Start of Block

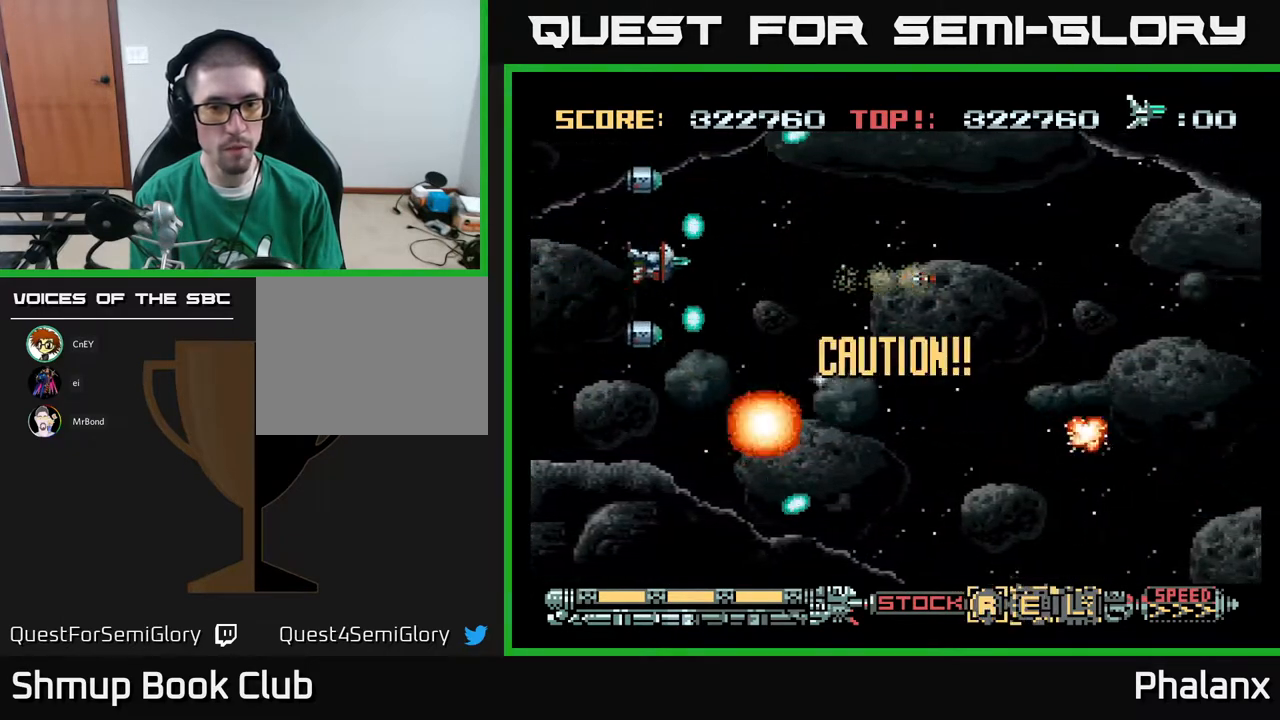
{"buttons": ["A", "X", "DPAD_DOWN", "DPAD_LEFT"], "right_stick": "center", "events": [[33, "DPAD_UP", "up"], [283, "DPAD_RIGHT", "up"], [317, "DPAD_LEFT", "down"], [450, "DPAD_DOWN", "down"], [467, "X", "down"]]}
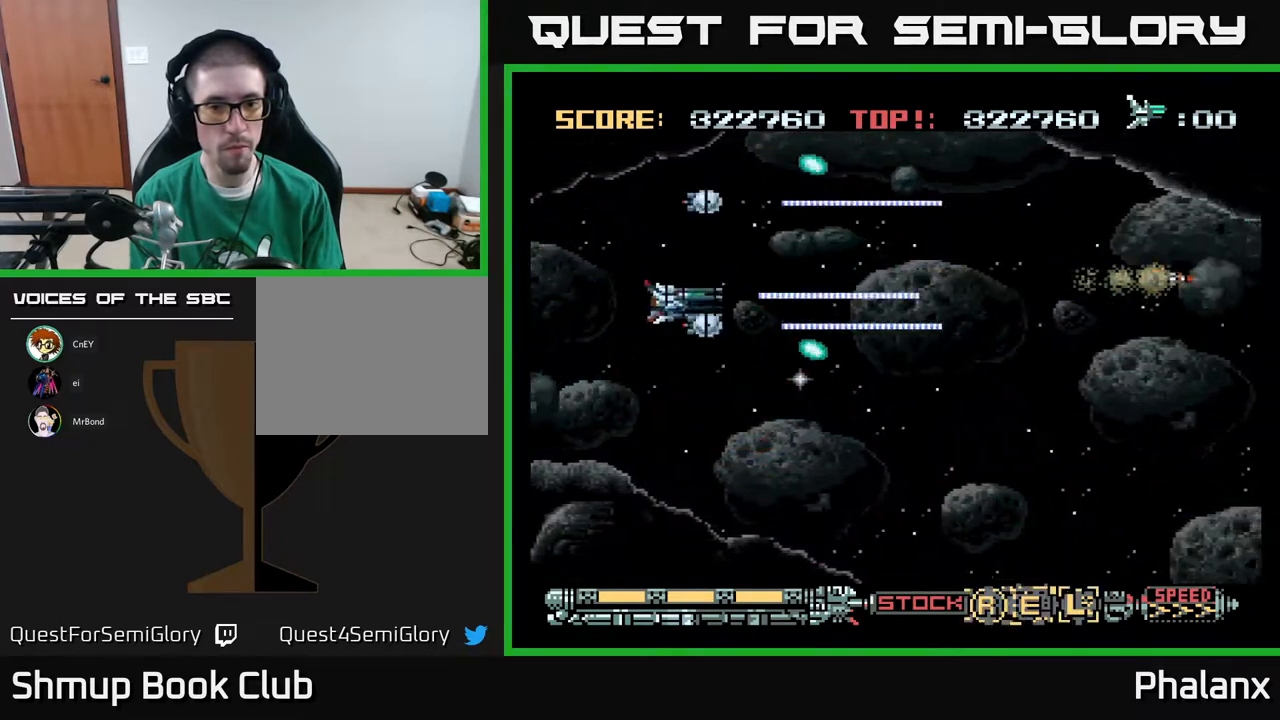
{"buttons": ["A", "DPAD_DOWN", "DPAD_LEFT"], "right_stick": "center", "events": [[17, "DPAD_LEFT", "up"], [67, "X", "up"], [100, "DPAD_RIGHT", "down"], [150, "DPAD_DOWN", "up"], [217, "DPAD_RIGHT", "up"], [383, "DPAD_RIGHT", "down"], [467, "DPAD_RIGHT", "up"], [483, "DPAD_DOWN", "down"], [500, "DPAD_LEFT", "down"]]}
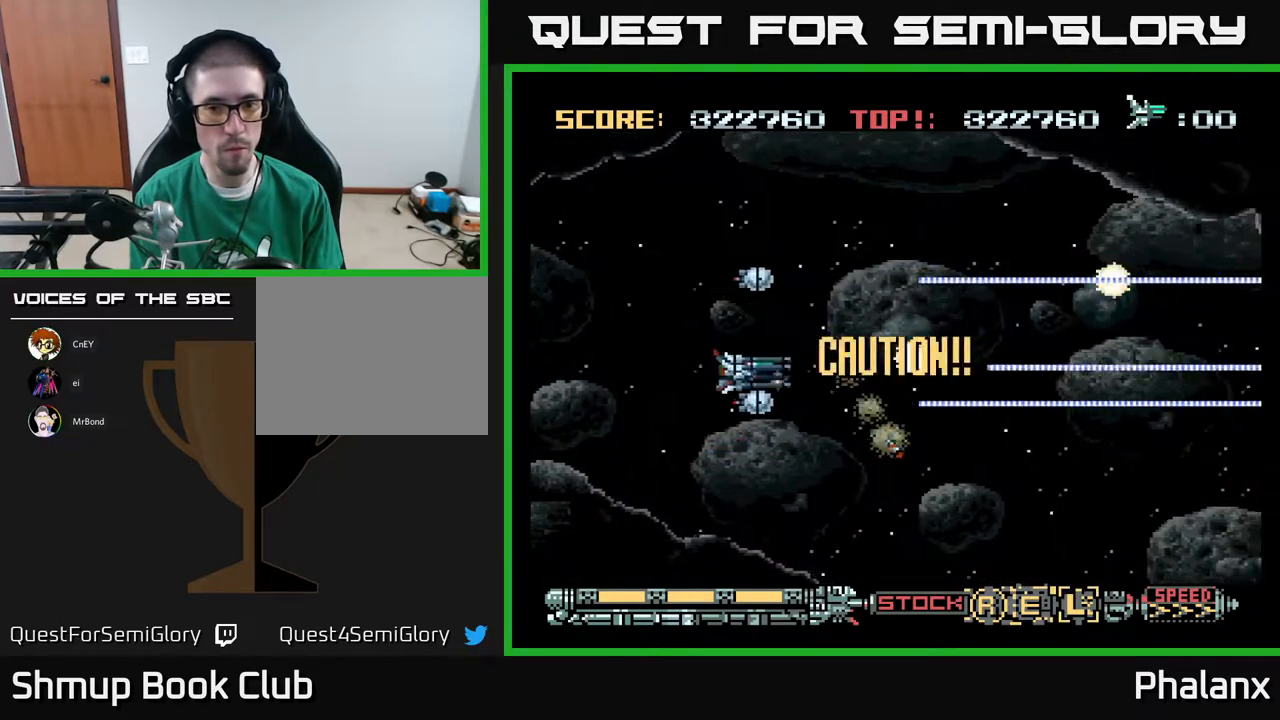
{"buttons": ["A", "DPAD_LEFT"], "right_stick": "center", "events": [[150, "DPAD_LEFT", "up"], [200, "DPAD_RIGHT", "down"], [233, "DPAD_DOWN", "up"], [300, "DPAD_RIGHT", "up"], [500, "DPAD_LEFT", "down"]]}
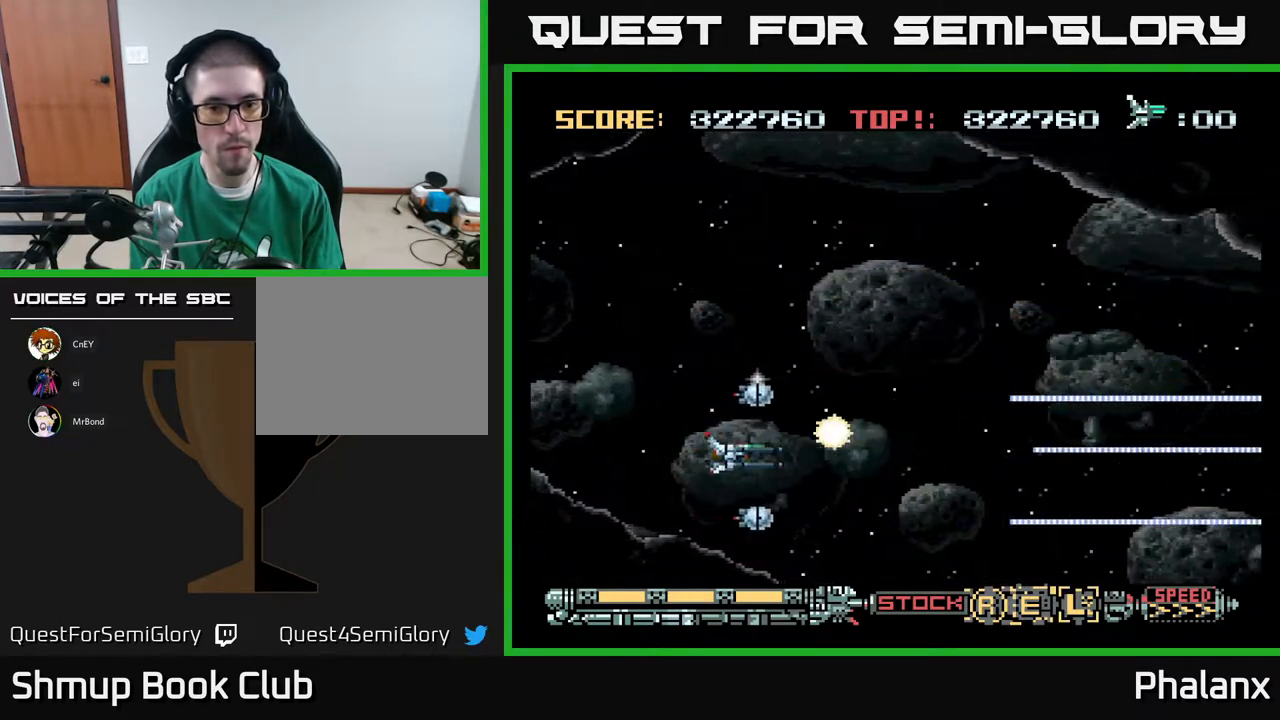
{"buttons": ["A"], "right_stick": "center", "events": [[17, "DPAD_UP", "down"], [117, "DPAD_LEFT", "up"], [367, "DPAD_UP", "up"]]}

End of Block

_Activity_
Transcribe the listing in full. Leave the pictures out.

_Task output_
{"buttons": ["A", "X", "DPAD_DOWN", "DPAD_LEFT"], "right_stick": "center", "events": [[33, "DPAD_UP", "up"], [283, "DPAD_RIGHT", "up"], [317, "DPAD_LEFT", "down"], [450, "DPAD_DOWN", "down"], [467, "X", "down"]]}
{"buttons": ["A", "DPAD_DOWN", "DPAD_LEFT"], "right_stick": "center", "events": [[17, "DPAD_LEFT", "up"], [67, "X", "up"], [100, "DPAD_RIGHT", "down"], [150, "DPAD_DOWN", "up"], [217, "DPAD_RIGHT", "up"], [383, "DPAD_RIGHT", "down"], [467, "DPAD_RIGHT", "up"], [483, "DPAD_DOWN", "down"], [500, "DPAD_LEFT", "down"]]}
{"buttons": ["A", "DPAD_LEFT"], "right_stick": "center", "events": [[150, "DPAD_LEFT", "up"], [200, "DPAD_RIGHT", "down"], [233, "DPAD_DOWN", "up"], [300, "DPAD_RIGHT", "up"], [500, "DPAD_LEFT", "down"]]}
{"buttons": ["A"], "right_stick": "center", "events": [[17, "DPAD_UP", "down"], [117, "DPAD_LEFT", "up"], [367, "DPAD_UP", "up"]]}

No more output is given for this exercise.